En ce qui concerne les approches positives, Caffarra part d’une constatation : « La reconstruction de la vision chrétienne du mariage dans les consciences personnelles et dans la culture occidentale sera un processus long et difficile. Lorsqu’une pandémie s’abat sur une population, la première urgence est certainement de s’occuper des victimes, mais il est aussi nécessaire d’éliminer les causes ».
En premier lieu, il est nécessaire de redécouvrir les évidences originaires sur le mariage et la famille, « en enlevant des yeux du cœur les cataractes des idéologies qui nous empêchent de connaître la réalité ». « Ces évidences sont inscrites dans la nature même de la personne humaine ».
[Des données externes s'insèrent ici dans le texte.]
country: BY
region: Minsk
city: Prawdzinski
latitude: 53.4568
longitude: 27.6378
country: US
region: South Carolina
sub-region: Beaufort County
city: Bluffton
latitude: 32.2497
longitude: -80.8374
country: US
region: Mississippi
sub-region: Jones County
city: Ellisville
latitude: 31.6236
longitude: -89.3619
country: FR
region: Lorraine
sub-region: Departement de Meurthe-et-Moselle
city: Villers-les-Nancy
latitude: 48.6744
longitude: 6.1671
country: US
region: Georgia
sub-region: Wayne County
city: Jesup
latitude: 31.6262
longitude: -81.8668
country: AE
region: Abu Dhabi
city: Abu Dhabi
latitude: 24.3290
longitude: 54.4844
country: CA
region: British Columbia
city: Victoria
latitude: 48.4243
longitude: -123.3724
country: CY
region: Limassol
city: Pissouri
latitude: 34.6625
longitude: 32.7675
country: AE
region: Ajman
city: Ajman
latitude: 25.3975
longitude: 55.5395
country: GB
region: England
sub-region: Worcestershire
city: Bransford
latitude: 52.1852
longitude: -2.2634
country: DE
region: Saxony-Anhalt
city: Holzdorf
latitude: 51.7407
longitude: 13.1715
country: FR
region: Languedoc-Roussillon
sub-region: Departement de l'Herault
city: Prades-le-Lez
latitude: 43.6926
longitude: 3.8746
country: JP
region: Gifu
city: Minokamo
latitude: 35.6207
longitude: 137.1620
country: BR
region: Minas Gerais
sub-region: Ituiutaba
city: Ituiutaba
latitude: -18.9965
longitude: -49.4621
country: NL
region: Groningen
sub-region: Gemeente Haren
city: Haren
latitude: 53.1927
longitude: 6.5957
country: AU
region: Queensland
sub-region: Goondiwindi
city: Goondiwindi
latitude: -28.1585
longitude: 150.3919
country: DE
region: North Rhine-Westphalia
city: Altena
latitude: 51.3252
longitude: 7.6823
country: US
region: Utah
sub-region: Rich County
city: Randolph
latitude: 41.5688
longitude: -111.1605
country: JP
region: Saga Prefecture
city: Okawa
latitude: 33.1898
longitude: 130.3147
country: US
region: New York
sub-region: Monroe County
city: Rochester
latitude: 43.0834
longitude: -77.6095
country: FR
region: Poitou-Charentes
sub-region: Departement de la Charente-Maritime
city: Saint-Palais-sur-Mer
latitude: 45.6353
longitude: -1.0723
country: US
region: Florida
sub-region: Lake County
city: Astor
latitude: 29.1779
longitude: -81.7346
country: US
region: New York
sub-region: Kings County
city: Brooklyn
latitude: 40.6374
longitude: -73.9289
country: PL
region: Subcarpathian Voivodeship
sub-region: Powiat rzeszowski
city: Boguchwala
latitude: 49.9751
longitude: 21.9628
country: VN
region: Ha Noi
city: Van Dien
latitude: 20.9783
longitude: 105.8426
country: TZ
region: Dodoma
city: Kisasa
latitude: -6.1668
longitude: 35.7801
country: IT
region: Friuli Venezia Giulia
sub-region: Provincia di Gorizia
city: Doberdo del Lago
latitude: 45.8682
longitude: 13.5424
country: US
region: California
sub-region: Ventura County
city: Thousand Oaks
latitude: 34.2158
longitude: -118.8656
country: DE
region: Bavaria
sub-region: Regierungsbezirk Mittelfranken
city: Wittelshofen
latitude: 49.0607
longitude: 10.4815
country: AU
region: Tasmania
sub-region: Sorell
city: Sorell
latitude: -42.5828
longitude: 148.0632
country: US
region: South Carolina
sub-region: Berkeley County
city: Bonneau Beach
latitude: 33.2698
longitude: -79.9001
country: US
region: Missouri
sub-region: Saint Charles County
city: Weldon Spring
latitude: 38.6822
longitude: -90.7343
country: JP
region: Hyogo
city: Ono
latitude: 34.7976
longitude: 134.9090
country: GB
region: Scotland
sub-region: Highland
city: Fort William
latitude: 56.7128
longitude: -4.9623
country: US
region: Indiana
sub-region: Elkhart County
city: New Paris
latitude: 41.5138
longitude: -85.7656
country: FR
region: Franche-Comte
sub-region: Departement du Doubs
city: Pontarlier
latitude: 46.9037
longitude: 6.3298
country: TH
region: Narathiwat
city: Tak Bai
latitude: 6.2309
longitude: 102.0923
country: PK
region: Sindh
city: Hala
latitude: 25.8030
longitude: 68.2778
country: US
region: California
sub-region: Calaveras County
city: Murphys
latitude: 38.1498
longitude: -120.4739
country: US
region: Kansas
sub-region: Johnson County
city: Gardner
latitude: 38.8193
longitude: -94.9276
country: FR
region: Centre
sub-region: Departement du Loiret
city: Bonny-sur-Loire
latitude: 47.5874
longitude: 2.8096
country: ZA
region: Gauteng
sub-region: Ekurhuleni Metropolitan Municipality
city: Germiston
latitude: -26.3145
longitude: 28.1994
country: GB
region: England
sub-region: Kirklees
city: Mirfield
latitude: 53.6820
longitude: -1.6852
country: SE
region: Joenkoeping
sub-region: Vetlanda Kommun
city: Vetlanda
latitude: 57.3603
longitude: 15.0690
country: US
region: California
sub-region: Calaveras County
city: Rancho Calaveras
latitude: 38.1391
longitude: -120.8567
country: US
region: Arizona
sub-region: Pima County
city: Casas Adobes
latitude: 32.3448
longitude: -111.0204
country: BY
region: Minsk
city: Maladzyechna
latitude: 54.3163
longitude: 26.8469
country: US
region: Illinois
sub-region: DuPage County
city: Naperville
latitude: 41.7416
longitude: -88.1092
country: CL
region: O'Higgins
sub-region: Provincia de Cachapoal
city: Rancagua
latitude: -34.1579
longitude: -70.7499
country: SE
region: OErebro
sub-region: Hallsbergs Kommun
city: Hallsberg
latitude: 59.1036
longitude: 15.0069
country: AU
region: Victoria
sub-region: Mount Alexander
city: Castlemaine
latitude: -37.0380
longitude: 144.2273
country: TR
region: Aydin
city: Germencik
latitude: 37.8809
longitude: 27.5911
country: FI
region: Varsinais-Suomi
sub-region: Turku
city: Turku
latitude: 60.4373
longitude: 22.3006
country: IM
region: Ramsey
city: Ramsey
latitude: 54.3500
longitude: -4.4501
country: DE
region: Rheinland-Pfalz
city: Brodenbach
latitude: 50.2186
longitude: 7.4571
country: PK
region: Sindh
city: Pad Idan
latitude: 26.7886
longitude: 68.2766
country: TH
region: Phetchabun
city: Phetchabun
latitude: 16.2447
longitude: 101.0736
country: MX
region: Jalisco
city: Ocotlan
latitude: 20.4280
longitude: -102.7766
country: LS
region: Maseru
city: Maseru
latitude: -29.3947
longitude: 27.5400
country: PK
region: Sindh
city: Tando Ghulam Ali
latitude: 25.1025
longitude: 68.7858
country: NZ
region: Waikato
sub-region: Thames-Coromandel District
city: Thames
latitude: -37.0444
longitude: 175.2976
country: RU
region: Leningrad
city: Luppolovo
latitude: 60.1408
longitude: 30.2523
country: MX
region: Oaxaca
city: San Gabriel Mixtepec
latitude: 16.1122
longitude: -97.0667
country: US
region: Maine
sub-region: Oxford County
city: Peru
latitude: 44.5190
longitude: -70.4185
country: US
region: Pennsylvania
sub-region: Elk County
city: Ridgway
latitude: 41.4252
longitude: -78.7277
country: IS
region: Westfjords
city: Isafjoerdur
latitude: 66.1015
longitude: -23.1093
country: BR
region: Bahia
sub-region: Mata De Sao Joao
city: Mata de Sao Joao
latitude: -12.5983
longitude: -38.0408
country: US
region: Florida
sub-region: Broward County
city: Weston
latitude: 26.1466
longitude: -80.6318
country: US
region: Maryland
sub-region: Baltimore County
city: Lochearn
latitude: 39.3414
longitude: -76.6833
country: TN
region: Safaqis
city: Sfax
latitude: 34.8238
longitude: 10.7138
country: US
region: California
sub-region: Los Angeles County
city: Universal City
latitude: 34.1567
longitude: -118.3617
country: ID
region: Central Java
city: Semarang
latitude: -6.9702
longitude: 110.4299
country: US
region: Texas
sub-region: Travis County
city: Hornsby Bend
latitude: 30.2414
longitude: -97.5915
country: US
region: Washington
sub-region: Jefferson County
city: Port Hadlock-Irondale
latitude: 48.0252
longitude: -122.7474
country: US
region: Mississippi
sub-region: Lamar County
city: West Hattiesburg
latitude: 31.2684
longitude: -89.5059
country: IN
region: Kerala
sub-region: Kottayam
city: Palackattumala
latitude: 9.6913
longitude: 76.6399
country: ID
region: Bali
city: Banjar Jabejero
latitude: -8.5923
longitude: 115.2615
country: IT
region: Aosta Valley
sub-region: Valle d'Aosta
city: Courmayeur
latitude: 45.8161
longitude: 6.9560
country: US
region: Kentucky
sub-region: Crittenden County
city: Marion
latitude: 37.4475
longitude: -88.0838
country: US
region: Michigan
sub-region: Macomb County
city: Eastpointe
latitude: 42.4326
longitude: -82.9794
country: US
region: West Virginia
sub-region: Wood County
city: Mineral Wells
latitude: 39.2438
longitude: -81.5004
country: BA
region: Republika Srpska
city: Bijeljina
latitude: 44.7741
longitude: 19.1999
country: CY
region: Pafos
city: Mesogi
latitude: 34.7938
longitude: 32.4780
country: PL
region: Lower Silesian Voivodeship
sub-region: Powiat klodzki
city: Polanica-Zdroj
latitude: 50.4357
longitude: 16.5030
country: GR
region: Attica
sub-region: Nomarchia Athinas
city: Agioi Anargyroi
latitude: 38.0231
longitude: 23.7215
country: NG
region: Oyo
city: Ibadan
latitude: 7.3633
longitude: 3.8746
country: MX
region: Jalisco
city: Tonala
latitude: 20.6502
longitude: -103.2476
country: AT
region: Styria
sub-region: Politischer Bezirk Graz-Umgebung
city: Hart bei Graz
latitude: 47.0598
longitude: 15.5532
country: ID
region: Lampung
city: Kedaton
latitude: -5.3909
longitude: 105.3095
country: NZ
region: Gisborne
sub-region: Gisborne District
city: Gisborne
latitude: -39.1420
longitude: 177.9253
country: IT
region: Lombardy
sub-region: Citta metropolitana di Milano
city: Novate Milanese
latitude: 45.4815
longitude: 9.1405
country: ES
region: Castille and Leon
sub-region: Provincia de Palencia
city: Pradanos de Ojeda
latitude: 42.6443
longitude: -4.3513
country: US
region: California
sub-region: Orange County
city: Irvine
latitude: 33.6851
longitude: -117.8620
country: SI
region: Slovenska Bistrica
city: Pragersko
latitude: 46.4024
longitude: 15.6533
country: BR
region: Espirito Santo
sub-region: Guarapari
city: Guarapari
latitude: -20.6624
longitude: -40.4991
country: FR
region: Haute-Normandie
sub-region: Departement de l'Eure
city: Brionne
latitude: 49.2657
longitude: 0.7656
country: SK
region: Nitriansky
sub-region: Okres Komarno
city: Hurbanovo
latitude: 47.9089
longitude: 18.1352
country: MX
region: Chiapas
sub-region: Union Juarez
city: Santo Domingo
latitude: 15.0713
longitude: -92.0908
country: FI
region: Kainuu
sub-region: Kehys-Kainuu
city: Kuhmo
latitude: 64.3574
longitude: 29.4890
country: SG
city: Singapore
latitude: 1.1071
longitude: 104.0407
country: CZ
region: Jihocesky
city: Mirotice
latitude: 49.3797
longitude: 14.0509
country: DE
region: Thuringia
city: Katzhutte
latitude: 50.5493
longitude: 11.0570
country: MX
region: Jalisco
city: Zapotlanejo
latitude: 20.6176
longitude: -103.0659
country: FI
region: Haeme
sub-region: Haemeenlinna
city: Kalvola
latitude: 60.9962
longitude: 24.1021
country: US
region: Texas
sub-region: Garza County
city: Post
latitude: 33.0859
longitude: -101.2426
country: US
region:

En deuxième lieu, il faut redécouvrir que « le mariage-sacrement et le mariage naturel coïncident. La séparation entre les deux nous porte à concevoir la sacramentalité comme un ajout, extrinsèque, et par ailleurs, elle fait courir le risque d’abandonner l’institution du mariage à la tyrannie de l’artificiel ».
En troisième lieu, « il est nécessaire de récupérer la “théologie du corps” présente dans le magistère de Jean-Paul II. Aujourd’hui, le pédagogue chrétien a besoin d’un travail théologique et philosophique qui ne peut être ajourné, ou limité à une institution particulière ».